In Ohio, the personal representative of a person who dies because of the negligence or wrongful act of another party may file an action for wrongful death on behalf of the decedent's surviving spouse, children, parents and next of kin. The action must be filed within two years of the person's death. A judge determines the damages that are awarded unless the action goes before a jury, at which time the jury makes the decision on damages.
The recoverable damages that a court or jury might award in a wrongful death action include compensation for the mental anguish that the surviving family members have suffered and their loss of the decedent's services. The survivors could be awarded money for the loss of reasonably expected financial support and prospective inheritance from the decedent. A court or jury may also award compensation for the survivors' loss of consortium, guidance, protection, advice and training.
In addition, a court or jury might award the reasonable funeral and burial costs that the survivors incurred because of their loved one's death. The personal representative in an action for damages could present evidence regarding annuity costs as well to secure a larger award for recoverable future damages. If the court or jury considers the evidence, the cost of the annuity is its value at the time it is presented as evidence.
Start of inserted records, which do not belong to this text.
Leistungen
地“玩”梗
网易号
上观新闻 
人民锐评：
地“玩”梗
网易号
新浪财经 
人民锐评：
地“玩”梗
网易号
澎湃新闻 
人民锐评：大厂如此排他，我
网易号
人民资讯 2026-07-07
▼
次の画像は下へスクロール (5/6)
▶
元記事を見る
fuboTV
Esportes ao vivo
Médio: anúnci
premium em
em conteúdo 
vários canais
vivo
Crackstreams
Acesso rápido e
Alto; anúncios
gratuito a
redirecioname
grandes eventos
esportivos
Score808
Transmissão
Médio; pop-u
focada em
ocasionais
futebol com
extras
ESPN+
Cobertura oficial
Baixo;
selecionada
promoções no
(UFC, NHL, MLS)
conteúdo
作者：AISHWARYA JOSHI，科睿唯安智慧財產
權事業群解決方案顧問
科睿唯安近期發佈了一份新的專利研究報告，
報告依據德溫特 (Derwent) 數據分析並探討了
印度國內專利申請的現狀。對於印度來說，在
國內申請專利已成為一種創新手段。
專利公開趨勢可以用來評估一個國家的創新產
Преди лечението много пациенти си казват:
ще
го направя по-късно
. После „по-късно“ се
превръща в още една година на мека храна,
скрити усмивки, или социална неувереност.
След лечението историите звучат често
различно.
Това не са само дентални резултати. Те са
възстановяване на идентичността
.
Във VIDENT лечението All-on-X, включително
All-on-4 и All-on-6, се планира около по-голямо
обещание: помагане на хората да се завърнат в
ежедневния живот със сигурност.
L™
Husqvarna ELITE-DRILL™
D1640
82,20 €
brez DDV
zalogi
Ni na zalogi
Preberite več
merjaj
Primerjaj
If a person dies in a factory blast, for example, and the cause of the blast is determined as the negligent or wrongful act of the operator of the factory, the personal representative for the deceased has the right to file a wrongful death lawsuit against the operator on behalf of the survivors. The surviving spouse, for instance, might be awarded compensation for funeral and burial costs and for the loss of financial support. Damages for the loss of potential inheritance could be awarded if the worker had children.